(Stored entries)
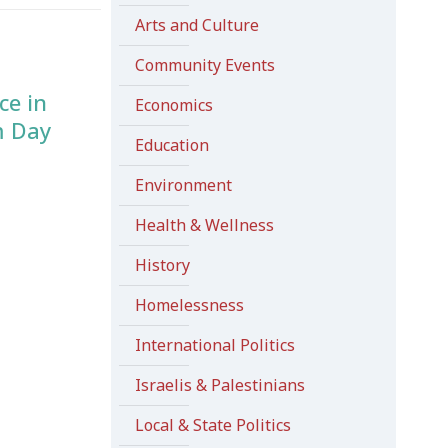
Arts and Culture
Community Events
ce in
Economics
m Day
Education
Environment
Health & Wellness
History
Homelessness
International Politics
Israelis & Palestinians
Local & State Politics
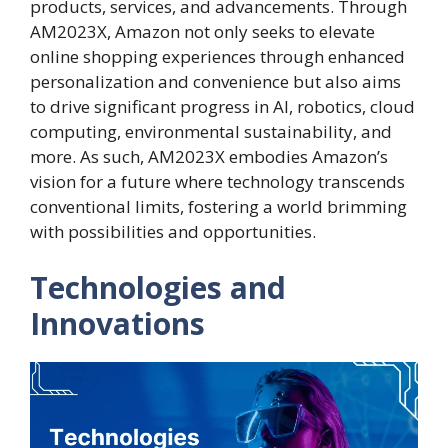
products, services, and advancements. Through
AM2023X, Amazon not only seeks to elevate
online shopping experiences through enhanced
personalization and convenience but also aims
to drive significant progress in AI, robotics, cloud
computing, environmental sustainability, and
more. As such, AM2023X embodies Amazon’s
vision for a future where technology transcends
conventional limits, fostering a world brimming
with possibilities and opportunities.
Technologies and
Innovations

TASK DETAILS: The answer is every line in the data where the word "Politics" appears.

RESPONSE BOX:
International Politics
Local & State Politics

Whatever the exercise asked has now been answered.